MADDE 10 – (1) Öğretmenler, istisnasız Kültür Bakanlığı tarafından işletilen tüm müzelere ücretsiz giriş yaparlar. Türkiye sınırları içerisinde tüm bilimsel ve sanatsal aktivitelere, özel bilim müzelerine ve bilim merkezlerine, sanat müzelerine, akvaryumlara, hayvanat bahçelerine, parklara ve okul dışı öğrenme ortamı olarak sayılan özel ortamlara %75 indirimli olarak giriş yapabilirler. Grup girişlerinde grup lideri öğretmenlerden ücret alınmaz.

(2) Öğretmenler ve birinci derece yakınları, öğretmenevi statüsünde bulunan yerlerde öncelikli olarak ve %50 indirimli kalma hakkına sahiptir.

(3) Her öğretmene, 10 yılda 1 kez Avrupa ülkelerinde 2 ayı kapsayan yabancı dil öğrenme, bilimsel, sosyal-kültürel ve araştırma çalışmalarına katılma amaçlı olarak fon sağlanır. Bu fon, 657 sayılı Kanunun 152. maddesinin “II – Tazminatlar” kısmının “B – Eğitim, Öğretim Tazminatı” kısmında “öğretmenlere en yüksek Devlet Memuru aylığının (ek gösterge dahil) brüt tutarının %1500’ü oranında yabancı dil öğrenme, bilimsel, sosyal-kültürel ve araştırma çalışmalarına katılma amaçlı olarak fon sağlanır” şeklinde tanımlanır.
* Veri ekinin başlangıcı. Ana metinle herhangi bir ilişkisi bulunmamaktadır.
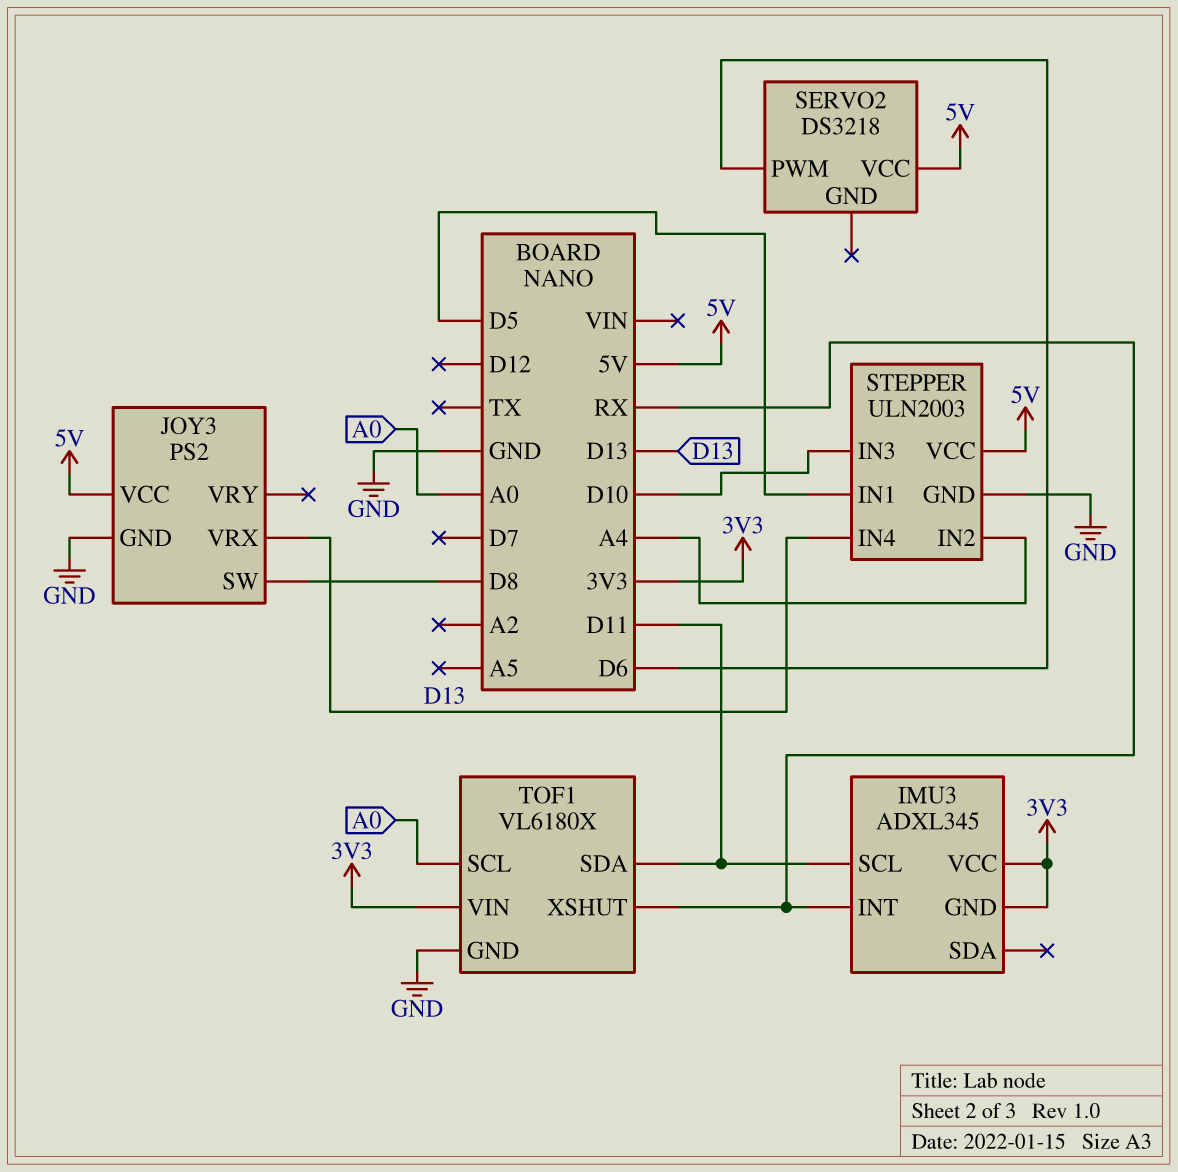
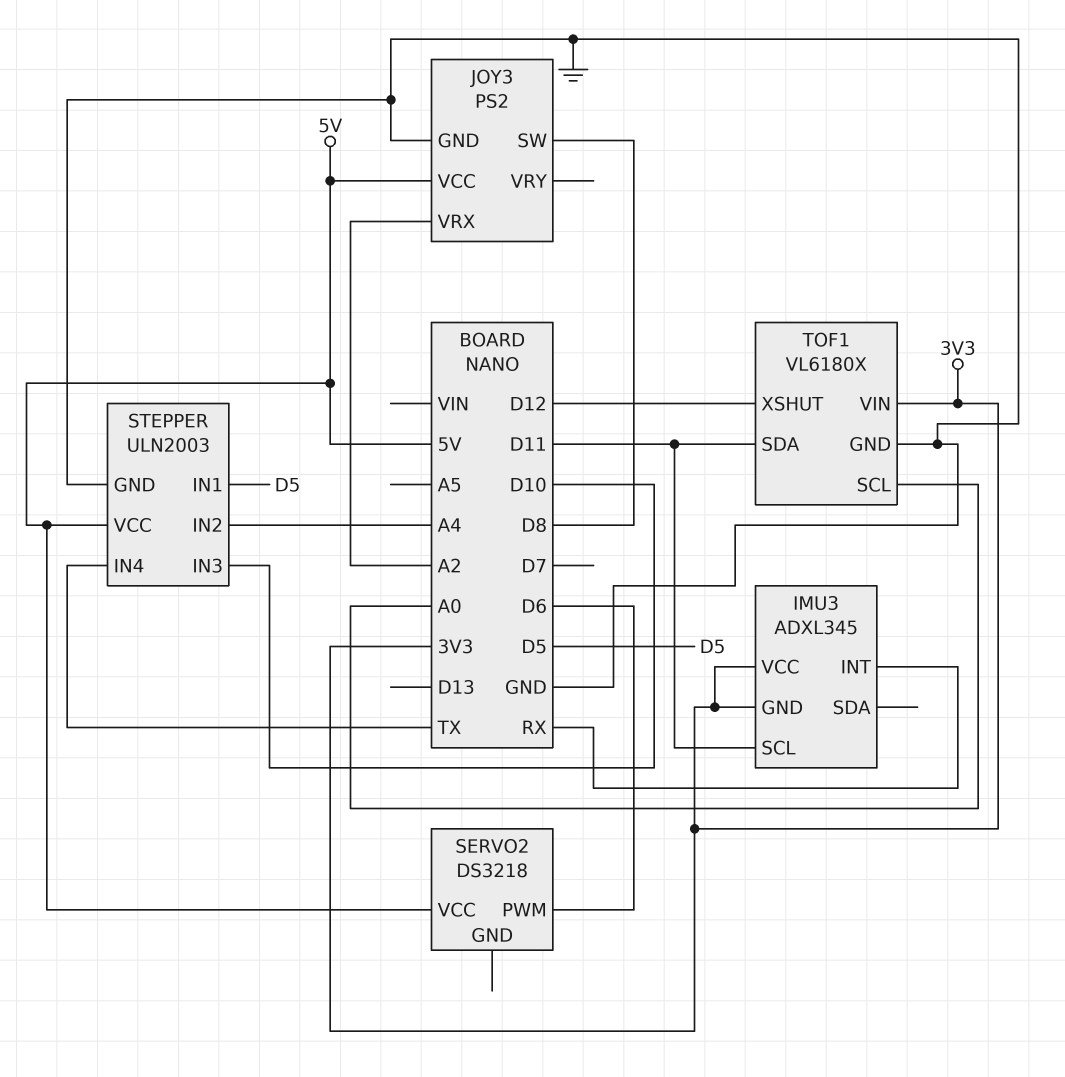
JOY3 pin VRX: D13 -> A2
STEPPER pin IN4: D13 -> TX
TOF1 pin XSHUT: RX -> D12

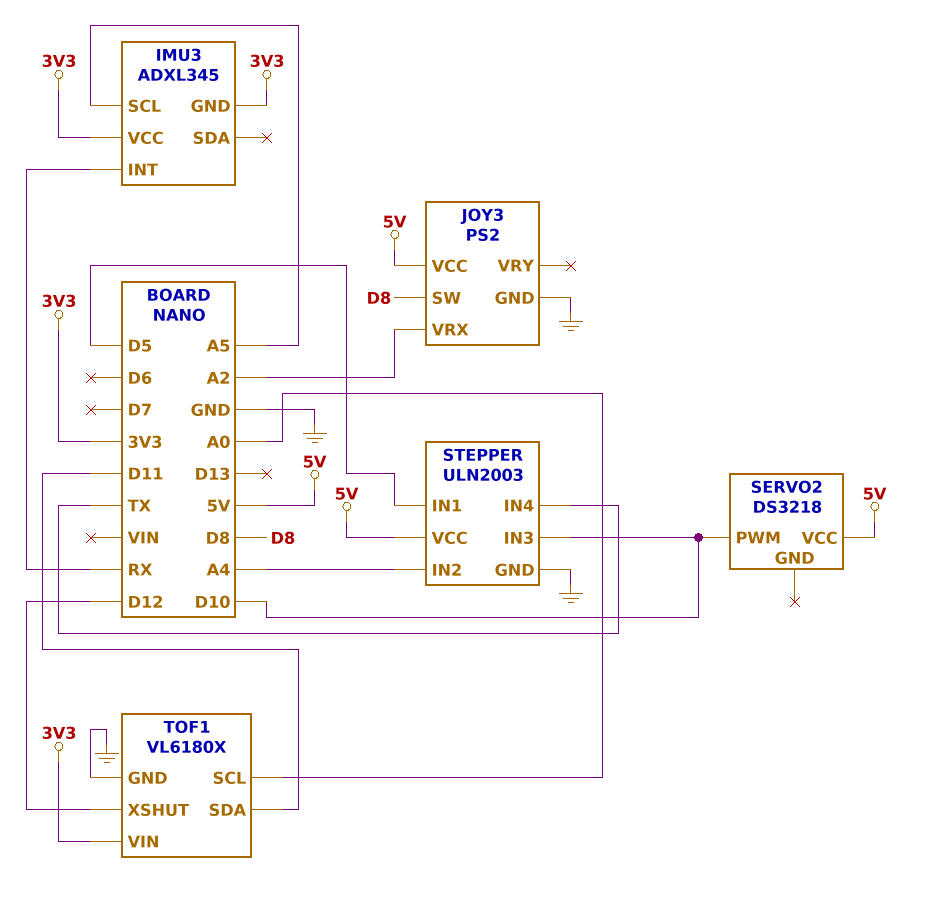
IMU3 pin SCL: D11 -> A5
SERVO2 pin PWM: D6 -> D10

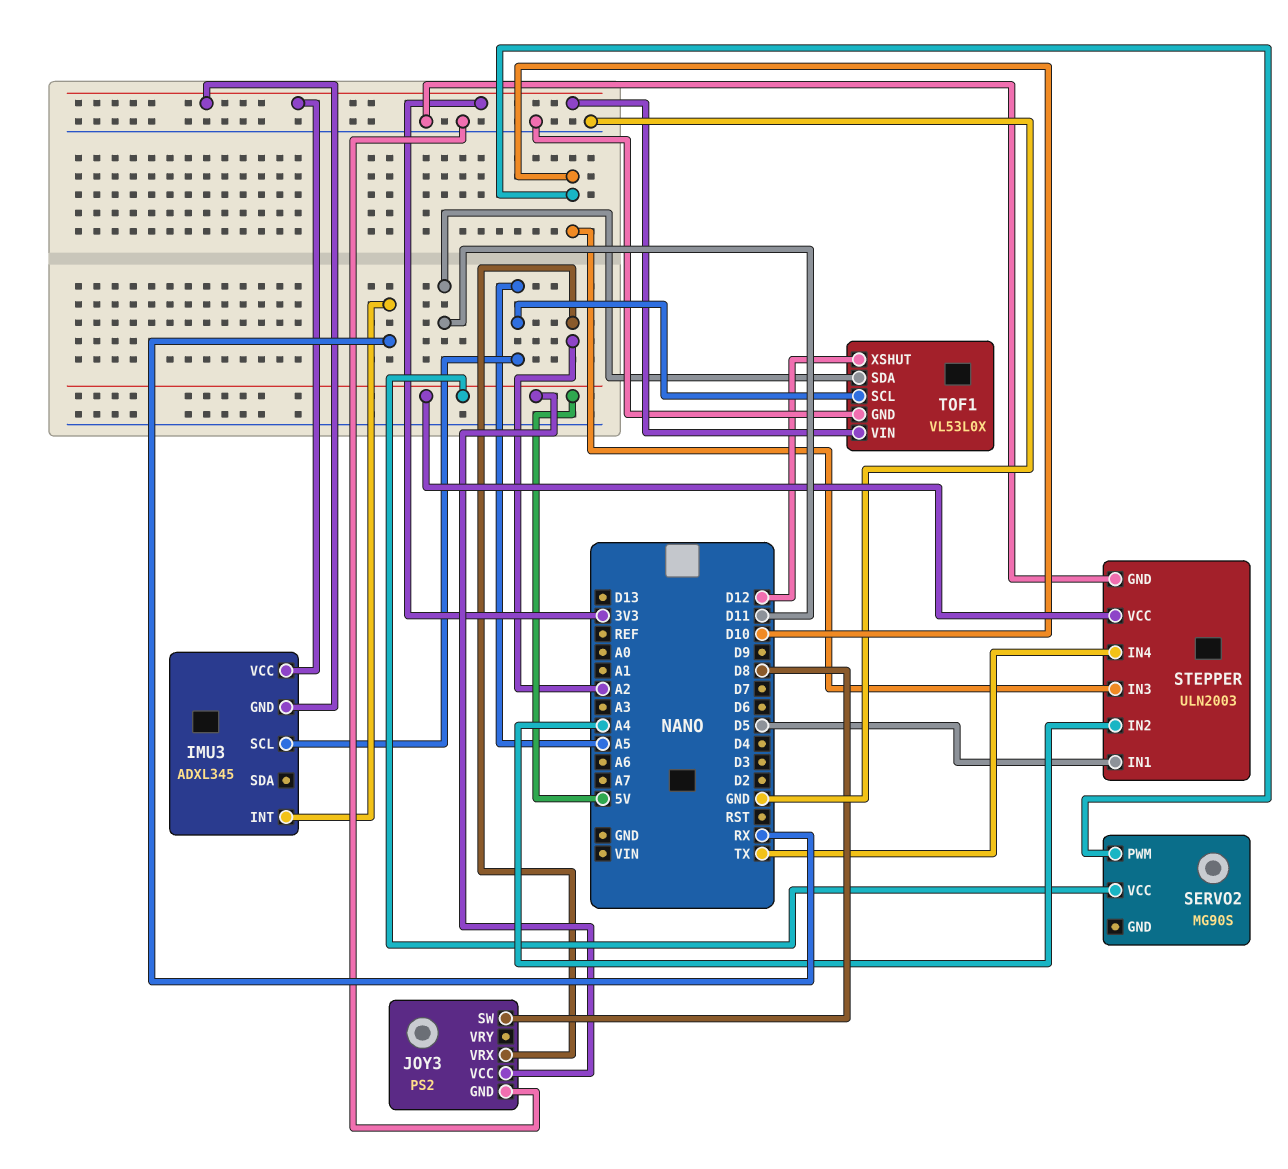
SERVO2: DS3218 -> MG90S
TOF1: VL6180X -> VL53L0X
TOF1 pin SCL: A0 -> A5

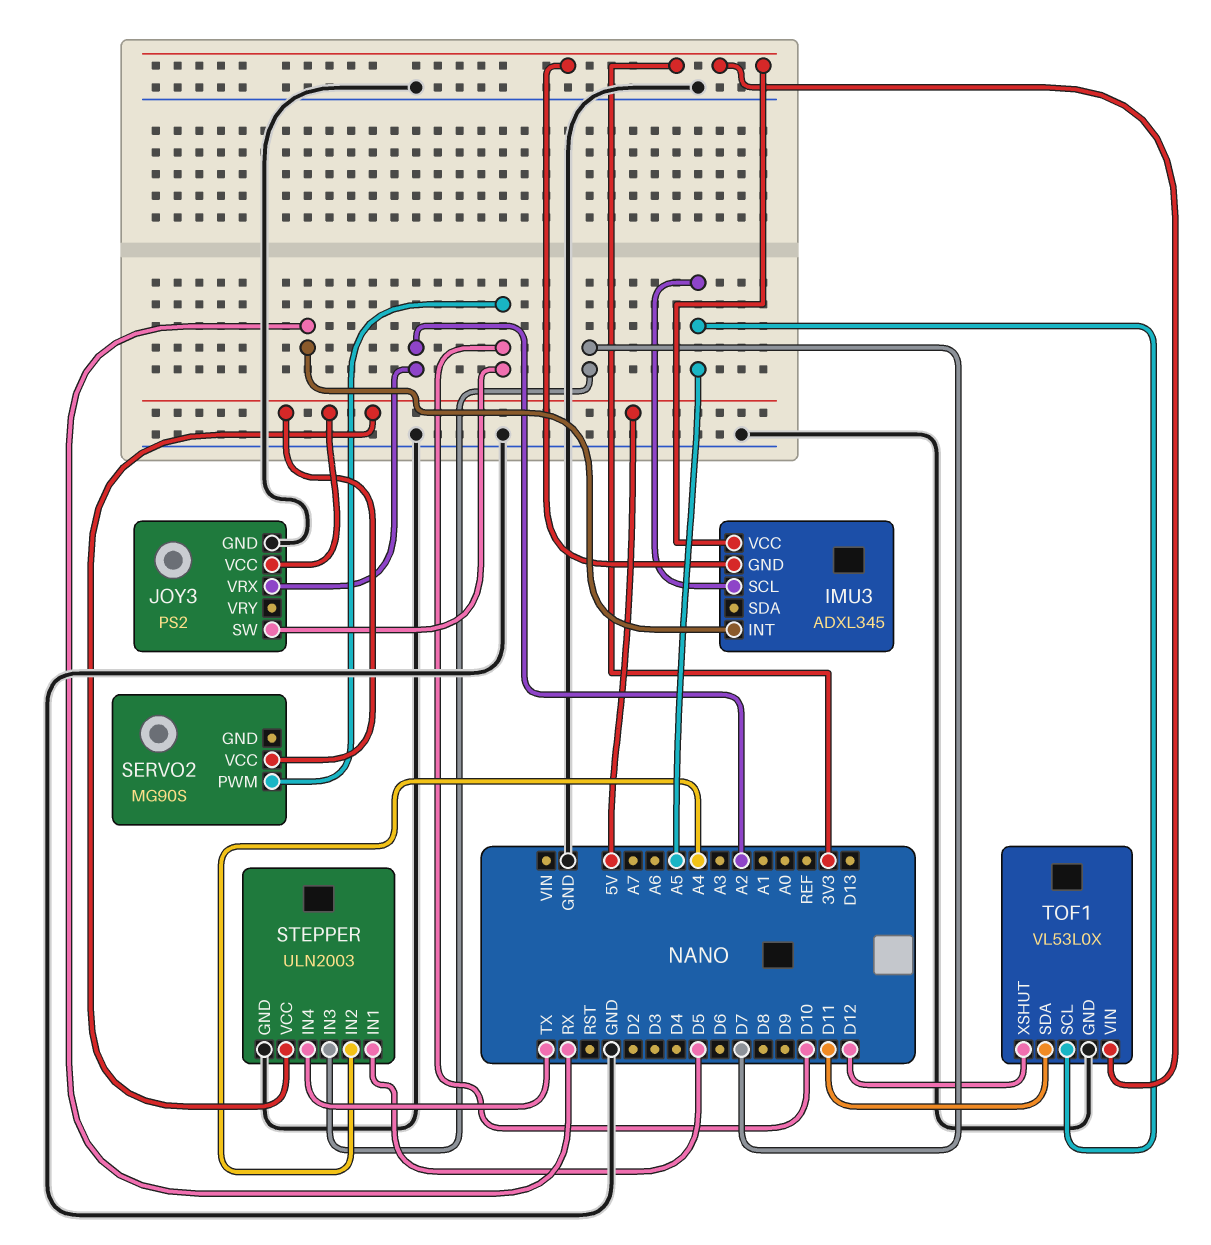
JOY3 pin SW: D8 -> D10
STEPPER pin IN3: D10 -> D7

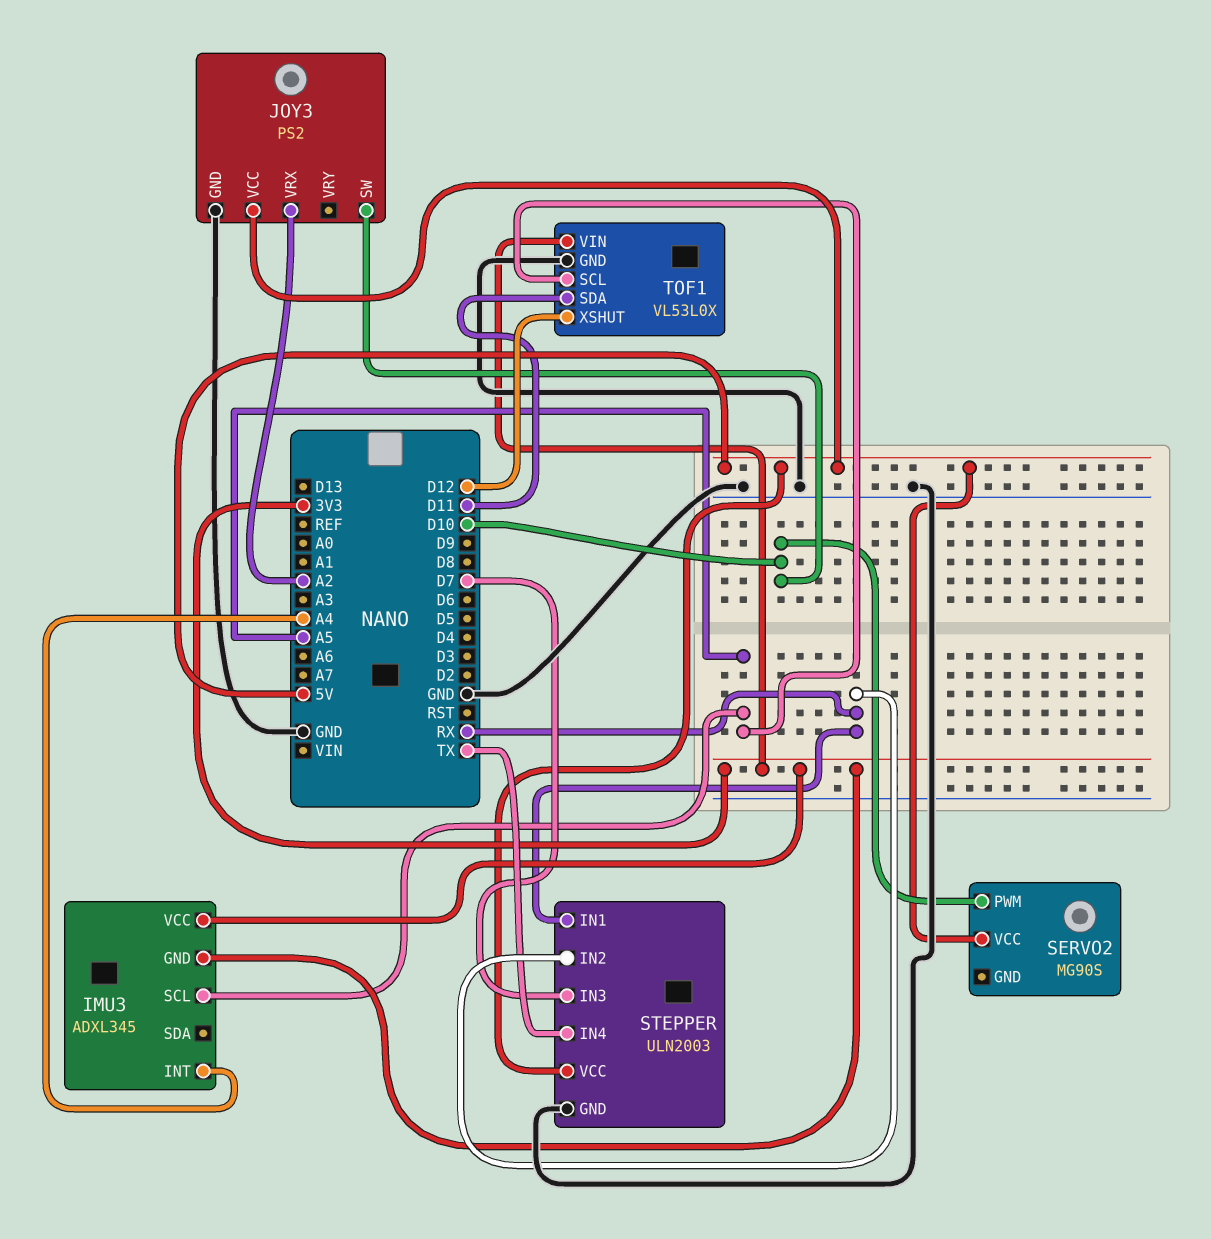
IMU3 pin INT: RX -> A4
STEPPER pin IN1: D5 -> RX
STEPPER pin IN2: A4 -> RX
Etik dışı kullanımlarda ilgili etik kurallar işletilir ve sağlanan fon, faizi ile birlikte geri alınır.

(4) Öğretmenlere yıpranma payı olarak her 10 yıl çalışmaya 1 yıl erken emekli olma hakkı verilir. Öğretmenler için meslek hastalıkları yönetmelikle tanımlanır ve bu hastalıklara yakalananlara erken emeklilik hükümleri uygulanır.

(5) Bütün öğretmenlere, her yıl 24 Kasım öğretmenler gününde en yüksek Devlet Memuru aylığının (ek gösterge dahil) brüt tutarının %30‘u oranında kitap parası hediye çeki olarak verilir. Bu hediye çeki yalnızca kitap, bilimsel ve sanatsal dergi alımlarında geçerlidir.

ÜÇÜNCÜ BÖLÜM

Çeşitli ve Son Hükümler 

Hüküm bulunmayan hâller

MADDE 11 – (1) Bu Kanunda hüküm bulunmayan hâllerde; 5/1/1961 tarihli ve 222 sayılı İlköğretim ve Eğitim Kanunu, 657 sayılı Kanun, 14/6/1973 tarihli ve 1739 sayılı Millî Eğitim Temel Kanunu ile diğer kanunların bu Kanun ile çelişmeyen hükümleri uygulanır.

MADDE 12 – (1) 657 sayılı Kanuna ekli (I) sayılı Cetvelin “IV – Eğitim ve Öğretim Hizmetleri Sınıfı” bölümü aşağıdaki şekilde uygulanacaktır.

Uzman öğretmen veya başöğretmen unvanına sahip olanlar

GEÇİCİ MADDE 1 – (1) Bu Kanunun yürürlüğe girdiği tarihte uzman öğretmen veya başöğretmen unvanına sahip olanların hakları bu kanunla birlikte değerlendirilerek bilim uzmanı öğretmen ve doktor öğretmen özlük hakları kapsamında devam ettirilir.

Yürürlük

MADDE 11 – (1) Bu Kanunun bütün maddeleri 15/1/2023 tarihinde yürürlüğe girer.

Yürütme

MADDE 12 – (1) Bu Kanun hükümlerini Cumhurbaşkanı yürütür.